In der Stiftskirche ist der schweren Luftangriffe auf Stuttgart vor siebzig Jahren gedacht worden. Der Stadtdekan Hermes spannte den Bogen zu aktuellen Kriegen und Konflikten.

Stuttgart - Wie jedes Jahr am 13. September ist um elf Uhr die alte Torglocke der Stiftskirche zur Erinnerung an die Luftangriffe auf Stuttgart vor 70 Jahren von Hand geläutet worden. Damals waren weite Teile der Innenstadt zerstört worden. Den ökumenischen Gottesdienst am Samstag leiteten der evangelische Stadtdekan Søren Schwesig und der katholische Stadtdekan Christian Hermes. Der gut besuchte Gottesdienst begann mit einer Lesung, in der die Ereignisse der Nacht vom 12. auf den 13. September 1944 geschildert wurden. 957 Menschen kamen bei dem Angriff britischer Bomber ums Leben. Durch den Massenabwurf von Brandbomben wurde ein Feuersturm ausgelöst, der eine Fläche von vier Quadratkilometern des Stadtgebiets zerstörte.

 

Während des Gottesdienstes schilderte der Stuttgarter Heinz Rittberger, der die Angriffe als kleiner Junge in der Rosenstraße im Bohnenviertel erlebt hatte, seine Erinnerungen. Die Geschehnisse dieser Nacht hätten ihn noch lange verfolgt: „Ich litt unter einem immer wiederkehrenden Traum, in dem unser Haus während des Bombenangriffs über mir zusammenstürzt“, erzählte Rittberger.

Der katholische Stadtdekan Christian Hermes warnte in seiner Predigt davor, die Ereignisse dieser Nacht zu vergessen: „Eine der größten Schwachstellen unserer Gesellschaft zeigt sich, wenn wir den Frieden und die Stabilität für selbstverständlich oder gar naturgegeben hinnehmen“, sagte Hermes. Dass dieser Frieden etwas Besonderes sei, zeige ein Blick in die Krisenregionen weltweit.

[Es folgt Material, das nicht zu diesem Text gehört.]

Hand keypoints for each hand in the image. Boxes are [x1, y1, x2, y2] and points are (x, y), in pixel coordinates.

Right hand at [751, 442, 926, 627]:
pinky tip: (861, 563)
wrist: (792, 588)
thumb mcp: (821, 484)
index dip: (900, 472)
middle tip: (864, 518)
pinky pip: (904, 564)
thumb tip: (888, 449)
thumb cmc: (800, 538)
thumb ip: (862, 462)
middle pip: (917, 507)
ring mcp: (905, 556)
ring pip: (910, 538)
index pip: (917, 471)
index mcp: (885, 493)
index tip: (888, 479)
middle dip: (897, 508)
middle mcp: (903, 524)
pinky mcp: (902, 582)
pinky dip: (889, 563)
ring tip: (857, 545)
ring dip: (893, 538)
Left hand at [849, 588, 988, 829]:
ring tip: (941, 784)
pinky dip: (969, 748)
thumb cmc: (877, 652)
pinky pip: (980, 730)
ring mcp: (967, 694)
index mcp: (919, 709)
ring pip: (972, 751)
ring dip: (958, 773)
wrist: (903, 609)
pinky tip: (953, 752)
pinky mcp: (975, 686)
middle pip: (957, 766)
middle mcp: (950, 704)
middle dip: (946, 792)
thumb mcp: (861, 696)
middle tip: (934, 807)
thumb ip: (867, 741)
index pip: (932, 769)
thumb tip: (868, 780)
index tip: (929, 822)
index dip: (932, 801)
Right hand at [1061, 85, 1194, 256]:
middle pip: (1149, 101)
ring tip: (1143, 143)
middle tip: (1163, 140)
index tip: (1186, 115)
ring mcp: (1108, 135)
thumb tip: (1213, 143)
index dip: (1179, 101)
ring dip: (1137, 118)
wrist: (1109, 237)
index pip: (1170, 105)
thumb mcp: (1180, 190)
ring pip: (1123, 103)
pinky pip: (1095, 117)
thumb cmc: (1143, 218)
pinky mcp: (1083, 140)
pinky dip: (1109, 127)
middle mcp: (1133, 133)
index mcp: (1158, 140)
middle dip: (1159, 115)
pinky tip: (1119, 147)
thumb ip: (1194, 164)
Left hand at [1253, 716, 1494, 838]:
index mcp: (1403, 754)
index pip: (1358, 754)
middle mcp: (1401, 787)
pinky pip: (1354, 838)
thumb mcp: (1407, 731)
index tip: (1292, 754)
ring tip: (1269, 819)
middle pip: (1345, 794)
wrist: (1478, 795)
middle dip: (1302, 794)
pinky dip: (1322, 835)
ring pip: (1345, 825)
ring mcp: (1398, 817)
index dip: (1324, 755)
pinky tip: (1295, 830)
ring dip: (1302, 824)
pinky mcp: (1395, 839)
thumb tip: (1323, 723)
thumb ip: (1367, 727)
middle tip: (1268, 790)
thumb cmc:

Hermes schließt militärische Gewalt nicht aus

Hermes wies vor allem auf die Verfolgung von Christen in Syrien und dem Irak hin: „Das passiert jetzt, heute, in dieser Stunde. Das ist eine Not, die zum Himmel schreit und die uns nicht gleichgültig sein darf.“ Wenn alle anderen Mittel ausgeschöpft seien, müsse den Verfolgten notfalls mit militärischer Gewalt geholfen werden. „Wer eingreift, übernimmt Verantwortung und macht sich schuldig. Wer aber nicht eingreift, übernimmt ebenfalls Verantwortung und macht sich vielleicht noch mehr schuldig“, erklärte Hermes.

Zu Wort kam auch Raid Gharib, der Diözesanratsvorsitzender der Syrisch-Orthodoxen Kirche von Antiochien in Deutschland, der ebenfalls an das Leid der Menschen in Syrien und im Irak erinnerte: „Die Ereignisse vor 70 Jahren erscheinen uns weit weg. Vielleicht so weit weg wie die Konflikte im Nahen Osten aufgrund ihrer geografischen Entfernung. In den Augen der Flüchtlinge, die hier ankommen, können wir die Schrecken dieses Kriegs aber sehen.“

An die Luftangriffe erinnert auch eine Ausstellung in der Stiftskirche: Sie zeigt Stuttgarter Kirchen vor und nach der Zerstörung und ist noch diese Woche zu sehen.